The resistance of a wire depends on its length, cross-sectional area, and the resistivity of the material. The formula for resistance is:

$R=\rho \frac{L}{A}$

where $R$ is resistance, $\rho$ is resistivity, $L$ is length, and $A$ is cross-sectional area.

When the wire is stretched, its volume remains constant. So, if the length increases, the area must decrease to keep volume $V=A\times L$ constant.

Step 1: Let the original length be $L$ and original area be $A$. After stretching, the new length $L^{\prime }=L+0.001L=1.001L$ (since 0.1% increase).

Step 2: Since volume is constant, $AL=A^{\prime }{L}^{\prime }$. So, $A^{\prime }=\frac{AL}{L^{\prime }}=\frac{AL}{1.001L}=\frac{A}{1.001}$.

Step 3: The new resistance $R^{\prime }=\rho \frac{L^{\prime }}{A^{\prime }}=\rho \frac{1.001L}{A/1.001}=\rho \frac{L}{A}\times (1.001{)}^2$.

So, $R^{\prime }=R\times (1.001{)}^2\approx R\times 1.002001$.

Step 4: The percentage increase in resistance is $\frac{R^{\prime }-R}{R}\times 100\%=(1.002001-1)\times 100\%=0.2001\%\approx 0.2\%$.

Therefore, the resistance increases by approximately 0.2%.

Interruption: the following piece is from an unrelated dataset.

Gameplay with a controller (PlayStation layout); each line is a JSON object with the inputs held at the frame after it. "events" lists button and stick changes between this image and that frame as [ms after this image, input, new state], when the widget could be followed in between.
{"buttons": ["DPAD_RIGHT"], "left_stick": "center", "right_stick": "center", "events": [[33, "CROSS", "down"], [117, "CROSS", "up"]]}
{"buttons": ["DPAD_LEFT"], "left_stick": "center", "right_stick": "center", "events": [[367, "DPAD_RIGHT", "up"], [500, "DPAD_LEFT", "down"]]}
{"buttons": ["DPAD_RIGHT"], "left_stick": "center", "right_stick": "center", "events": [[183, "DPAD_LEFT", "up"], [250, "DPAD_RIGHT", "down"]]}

Final answer: increase by 0.2%

Related Topics

This problem involves understanding how the resistance of a conductor changes with its dimensions, assuming constant volume. Key related concepts include resistivity, which is an intrinsic property of the material, and the relationship between length, cross-sectional area, and volume.

Formulae

The primary formula used is $R=\rho \frac{L}{A}$. For fractional changes, when volume is constant, the percentage change in resistance is approximately twice the percentage change in length (for small changes). Specifically, if length increases by x%, resistance increases by 2x%.